Higher education has also been a key part of Australia’s sales pitch. Years ago, Australia developed an aggressive, comprehensive program to attract Asian students to Australian universities.
But Australia is not resting on its laurels. Worried about falling prices for its coal and iron ore as China’s demand slackens and by a buoyant Australian dollar that has hurt its manufacturing sector, Australia’s government has come up with a bold new plan to ensure that the country stays globally competitive.
That plan is contained in a white paper, Australia in the Asian Century, which Gillard unveiled last week.
Prepared by Australia’s former treasury secretary, Ken Henry, Australia’s white paper is not short on ideas or details. It runs a staggering 312 pages and covers every topic from trade to investment, to education, to immigration, to defence, and even the requirements for effective corporate governance if business is to succeed in the new markets of Asia.
Australia’s white paper also sets ambitious targets. It seeks to increase Australia’s trade with Asia from 25 per cent to one-third of the economy by 2025. It recognizes that deepened ties require shaking up a culture of complacency in education and business. To that end, the government will offer 12,000 scholarships to allow Asian students, researchers and professionals to study in Australia while ensuring that every student who graduates from high school will have a working knowledge of Mandarin, Hindi, Bahasa Indonesian, and/or Japanese. The plan will also allow visitors from Asia to stay longer by extending visa periods and allowing for multiple entry.
The white paper also calls on business to ensure that at least one-third of those who sit around the board room table have a “deep knowledge” of Asia.
In short, Australia’s new white paper offers a road map to put Australia at the forefront of those countries that do business with Asia. But it is also sending a powerful political message to the region. The white paper has already grabbed headlines from Jakarta to Seoul to Beijing with its clear message that Australia is open for business and ready to meet the region’s growing needs for food, energy, minerals, education and tourism.
But Australia’s white paper is not just for Australians. It should be required reading in Ottawa, Canada’s corporate boardrooms, and every Canadian provincial capital.
If Canada is going to make inroads in Asia it will need its own action plan with clear targets to attract investment and promote trade.

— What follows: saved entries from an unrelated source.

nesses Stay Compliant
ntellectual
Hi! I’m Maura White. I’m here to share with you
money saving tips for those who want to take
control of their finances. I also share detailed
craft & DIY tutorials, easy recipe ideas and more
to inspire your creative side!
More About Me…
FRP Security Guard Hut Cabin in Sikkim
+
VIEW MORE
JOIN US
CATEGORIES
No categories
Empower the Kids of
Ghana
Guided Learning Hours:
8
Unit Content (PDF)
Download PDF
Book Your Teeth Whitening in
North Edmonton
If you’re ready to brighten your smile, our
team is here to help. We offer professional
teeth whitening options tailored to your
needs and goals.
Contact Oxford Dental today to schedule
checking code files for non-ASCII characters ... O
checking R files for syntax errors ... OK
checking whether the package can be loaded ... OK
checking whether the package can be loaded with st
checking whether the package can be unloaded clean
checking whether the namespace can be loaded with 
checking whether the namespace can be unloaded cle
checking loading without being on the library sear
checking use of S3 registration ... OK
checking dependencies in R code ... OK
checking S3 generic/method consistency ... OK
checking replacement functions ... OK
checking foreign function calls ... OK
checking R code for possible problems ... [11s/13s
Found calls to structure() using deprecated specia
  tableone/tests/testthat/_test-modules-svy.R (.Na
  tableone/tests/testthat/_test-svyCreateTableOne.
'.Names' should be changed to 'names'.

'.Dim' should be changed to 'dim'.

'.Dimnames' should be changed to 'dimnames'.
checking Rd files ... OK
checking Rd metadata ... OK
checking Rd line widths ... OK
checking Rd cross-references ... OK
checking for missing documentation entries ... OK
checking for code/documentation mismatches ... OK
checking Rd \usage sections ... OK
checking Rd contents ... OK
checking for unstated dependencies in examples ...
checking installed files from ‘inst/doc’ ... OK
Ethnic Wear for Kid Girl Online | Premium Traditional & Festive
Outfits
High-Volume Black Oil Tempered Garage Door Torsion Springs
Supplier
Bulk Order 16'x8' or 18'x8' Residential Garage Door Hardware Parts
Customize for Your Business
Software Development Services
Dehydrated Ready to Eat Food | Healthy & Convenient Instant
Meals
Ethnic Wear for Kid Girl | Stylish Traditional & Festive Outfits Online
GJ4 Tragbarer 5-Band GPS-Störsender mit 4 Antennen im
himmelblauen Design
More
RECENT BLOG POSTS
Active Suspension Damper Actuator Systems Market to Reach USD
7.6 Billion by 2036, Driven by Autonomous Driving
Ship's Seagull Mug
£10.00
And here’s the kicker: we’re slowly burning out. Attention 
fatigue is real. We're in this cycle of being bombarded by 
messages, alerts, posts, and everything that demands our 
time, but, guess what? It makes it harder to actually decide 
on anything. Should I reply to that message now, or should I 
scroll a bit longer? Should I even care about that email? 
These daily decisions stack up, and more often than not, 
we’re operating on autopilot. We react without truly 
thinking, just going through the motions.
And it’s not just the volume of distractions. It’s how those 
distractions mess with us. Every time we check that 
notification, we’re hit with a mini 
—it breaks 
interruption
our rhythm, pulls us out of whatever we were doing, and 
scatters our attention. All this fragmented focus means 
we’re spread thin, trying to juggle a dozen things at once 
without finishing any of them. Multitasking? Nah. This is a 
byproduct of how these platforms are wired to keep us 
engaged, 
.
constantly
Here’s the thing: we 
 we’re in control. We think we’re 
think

Such a plan should aim to double trade with Asia by 2020; establish clear priority markets in January 2013 for negotiations to meet that goal; set investment targets in line with the objective of developing our resource basis and relevant infrastructure ($650 billion by 2020, “mostly foreign”); triple the intake of Asian students during the same period; and redirect a healthy share of federal research funding to target deeper high-tech and applied science training by select universities.
Debates in Australia, which are similar to our own about foreign direct investment by state-owned enterprise, also suggest that there is broad scope for us to work together to define a common approach or principles regarding SOEs that reflects both our need for foreign capital, especially from those who have it, and our political desire to control our destiny.
Canada will only secure its own place in the Asian century if, like Australia, it has a real game plan. And we should also be looking to closer co-operation with our Commonwealth cousin from “down under” as a key element of our engagement.